Le procès de l'attaque de Banjska, en septembre 2023 dans le nord du Kosovo, est entré lundi dans sa dernière phase avec les plaidoiries de la défense qui a affirmé l'innocence des trois accusés - trois Serbes poursuivis pour "préparation et commission d'actes terroristes".
En septembre 2023, un commando d'hommes surarmés emmené par le Serbe Milan Radoicic avait tué un policier, puis pris refuge dans le monastère de Banjska et échangé d'intenses tirs avec la police, avant de prendre la fuite en Serbie. Trois d'entre eux étaient mort dans l'opération.
Au total, 45 personnes ont été inculpées, mais seuls les trois accusés sont jugés depuis janvier 2026, la cour à Pristina ayant refusé de juger les autres par contumace.

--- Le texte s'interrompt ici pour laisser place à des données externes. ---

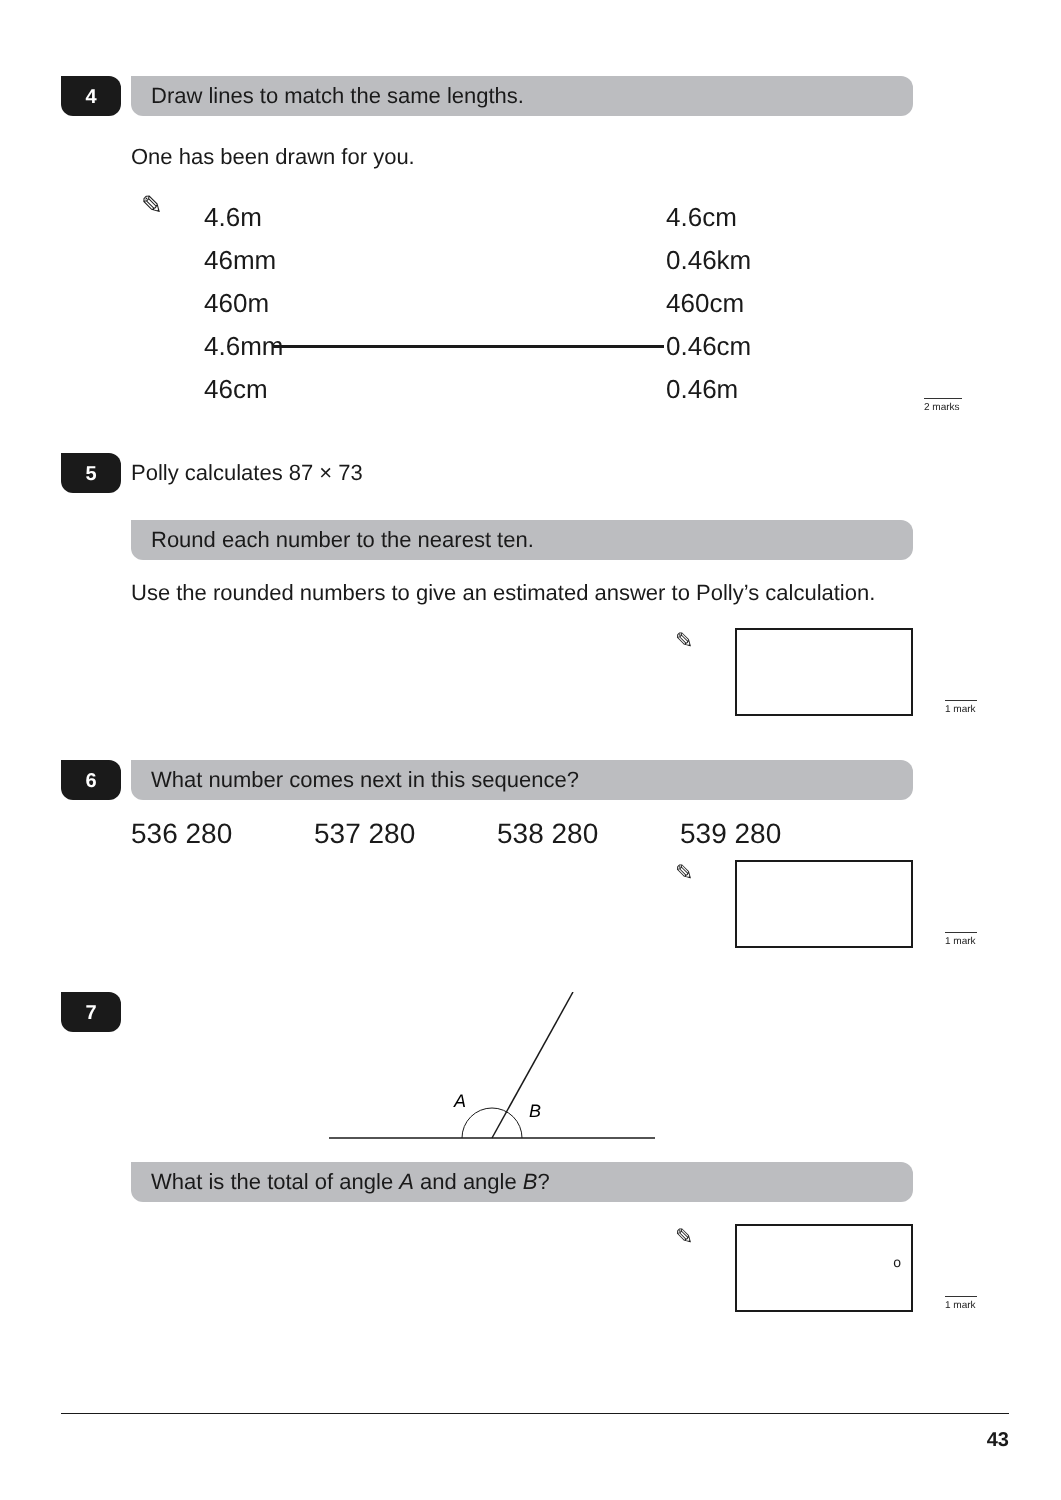4
Draw lines to match the same lengths.
One has been drawn for you.
✎
| 4.6m | | 4.6cm |
| 46mm | | 0.46km |
| 460m | | 460cm |
| 4.6mm | | 0.46cm |
| 46cm | | 0.46m |
2 marks
5
Polly calculates 87 × 73
Round each number to the nearest ten.
Use the rounded numbers to give an estimated answer to Polly’s calculation.
✎
1 mark
6
What number comes next in this sequence?
536 280 537 280 538 280 539 280
✎
1 mark
7
A
B
What is the total of angle A and angle B?
✎
o
1 mark
43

Le parquet a demandé la réclusion à perpétuité pour tous les trois.
Selon l'acte d'accusation consulté par l'AFP, ils sont accusés d'"avoir agi selon un plan bien organisé" visant à faire sécession des municipalités à majorité serbe du nord du Kosovo et à les rattacher à la Serbie. Celle-ci n'a jamais reconnu l'indépendance du Kosovo - déclarée en 2008.

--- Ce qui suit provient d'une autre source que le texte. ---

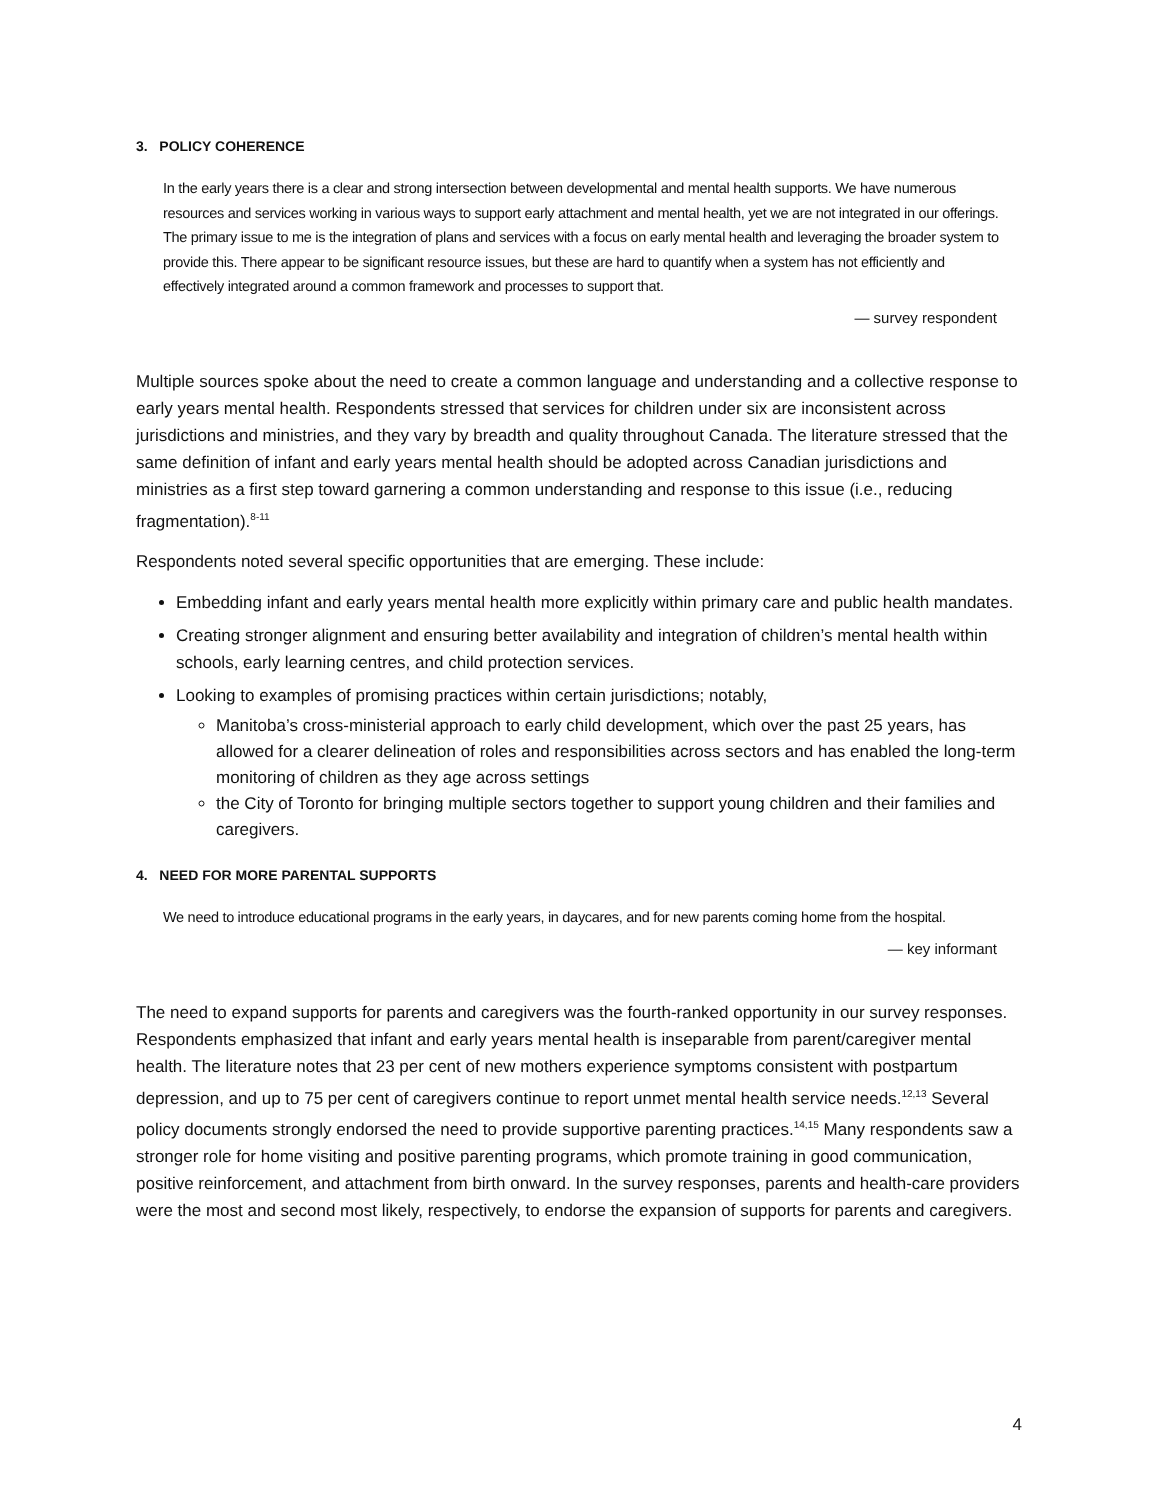3. POLICY COHERENCE
In the early years there is a clear and strong intersection between developmental and mental health supports. We have numerous resources and services working in various ways to support early attachment and mental health, yet we are not integrated in our offerings. The primary issue to me is the integration of plans and services with a focus on early mental health and leveraging the broader system to provide this. There appear to be significant resource issues, but these are hard to quantify when a system has not efficiently and effectively integrated around a common framework and processes to support that.
— survey respondent
Multiple sources spoke about the need to create a common language and understanding and a collective response to early years mental health. Respondents stressed that services for children under six are inconsistent across jurisdictions and ministries, and they vary by breadth and quality throughout Canada. The literature stressed that the same definition of infant and early years mental health should be adopted across Canadian jurisdictions and ministries as a first step toward garnering a common understanding and response to this issue (i.e., reducing fragmentation).<sup>8-11</sup>
Respondents noted several specific opportunities that are emerging. These include:
Embedding infant and early years mental health more explicitly within primary care and public health mandates.
Creating stronger alignment and ensuring better availability and integration of children’s mental health within schools, early learning centres, and child protection services.
Looking to examples of promising practices within certain jurisdictions; notably,
Manitoba’s cross-ministerial approach to early child development, which over the past 25 years, has allowed for a clearer delineation of roles and responsibilities across sectors and has enabled the long-term monitoring of children as they age across settings
the City of Toronto for bringing multiple sectors together to support young children and their families and caregivers.
4. NEED FOR MORE PARENTAL SUPPORTS
We need to introduce educational programs in the early years, in daycares, and for new parents coming home from the hospital.
— key informant
The need to expand supports for parents and caregivers was the fourth-ranked opportunity in our survey responses. Respondents emphasized that infant and early years mental health is inseparable from parent/caregiver mental health. The literature notes that 23 per cent of new mothers experience symptoms consistent with postpartum depression, and up to 75 per cent of caregivers continue to report unmet mental health service needs.<sup>12,13</sup> Several policy documents strongly endorsed the need to provide supportive parenting practices.<sup>14,15</sup> Many respondents saw a stronger role for home visiting and positive parenting programs, which promote training in good communication, positive reinforcement, and attachment from birth onward. In the survey responses, parents and health-care providers were the most and second most likely, respectively, to endorse the expansion of supports for parents and caregivers.
4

"Il n'y a aucune preuve que les accusés avaient l'intention de commettre les actes qui leur sont reprochés", a plaidé l'un des avocats de la défense Ljubomir Pantovic, tandis que son confrère, Milos Delevic a fustigé "une atmosphère qui a fait des accusés des coupables avant même le jugement".

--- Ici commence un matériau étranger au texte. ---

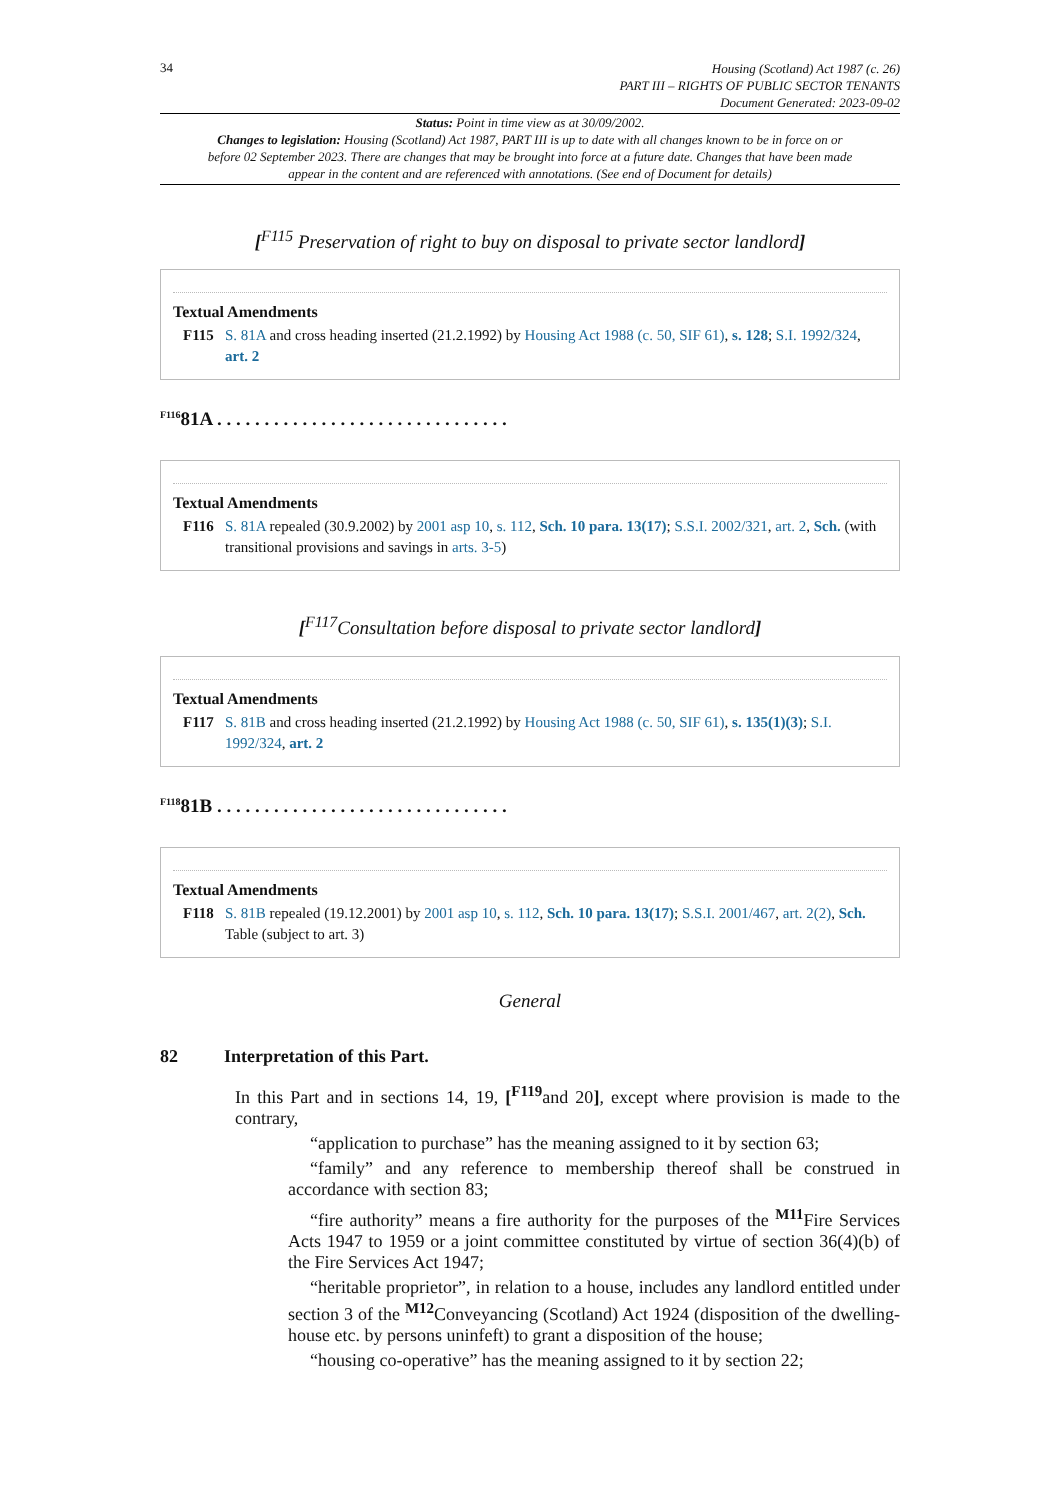34
Housing (Scotland) Act 1987 (c. 26)
PART III – RIGHTS OF PUBLIC SECTOR TENANTS
Document Generated: 2023-09-02
Status: Point in time view as at 30/09/2002.
Changes to legislation: Housing (Scotland) Act 1987, PART III is up to date with all changes known to be in force on or before 02 September 2023. There are changes that may be brought into force at a future date. Changes that have been made appear in the content and are referenced with annotations. (See end of Document for details)
[<sup>F115</sup> Preservation of right to buy on disposal to private sector landlord]
Textual Amendments
F115 S. 81A and cross heading inserted (21.2.1992) by Housing Act 1988 (c. 50, SIF 61), s. 128; S.I. 1992/324, art. 2
<sup>F116</sup>81A . . . . . . . . . . . . . . . . . . . . . . . . . . . . . . .
Textual Amendments
F116 S. 81A repealed (30.9.2002) by 2001 asp 10, s. 112, Sch. 10 para. 13(17); S.S.I. 2002/321, art. 2, Sch. (with transitional provisions and savings in arts. 3-5)
[<sup>F117</sup>Consultation before disposal to private sector landlord]
Textual Amendments
F117 S. 81B and cross heading inserted (21.2.1992) by Housing Act 1988 (c. 50, SIF 61), s. 135(1)(3); S.I. 1992/324, art. 2
<sup>F118</sup>81B . . . . . . . . . . . . . . . . . . . . . . . . . . . . . . .
Textual Amendments
F118 S. 81B repealed (19.12.2001) by 2001 asp 10, s. 112, Sch. 10 para. 13(17); S.S.I. 2001/467, art. 2(2), Sch. Table (subject to art. 3)
General
82 Interpretation of this Part.
In this Part and in sections 14, 19, [<sup>F119</sup>and 20], except where provision is made to the contrary,
“application to purchase” has the meaning assigned to it by section 63;
“family” and any reference to membership thereof shall be construed in accordance with section 83;
“fire authority” means a fire authority for the purposes of the <sup>M11</sup>Fire Services Acts 1947 to 1959 or a joint committee constituted by virtue of section 36(4)(b) of the Fire Services Act 1947;
“heritable proprietor”, in relation to a house, includes any landlord entitled under section 3 of the <sup>M12</sup>Conveyancing (Scotland) Act 1924 (disposition of the dwelling-house etc. by persons uninfeft) to grant a disposition of the house;
“housing co-operative” has the meaning assigned to it by section 22;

"Vous ne pourrez faire autre chose que de les acquitter", a conclu la troisième avocate, Jovana Filipovic.
L'acte d'accusation affirme également que Milan Radoicic a comploté avec la Serbie pour s'emparer du nord du Kosovo et qu'il aurait reconnu, interrogé par les autorités serbes, avoir dirigé le commando.
M. Radoicic, ancien vice-président du plus grand parti serbe du Kosovo, Srpska lista, est par ailleurs visé par un mandat d'arrêt pour crimes de guerre pendant le conflit qui a opposé la guérilla indépendantiste kosovare et la Serbie à la fin des années 1990.
La guerre, qui a fait 13.000 morts, en majorité des civils kosovars albanais, a pris fin après une campagne de bombardements de l'OTAN ayant contraint l'armée et la police serbes à se retirer du territoire.
Le verdict est attendu vendredi 24 avril.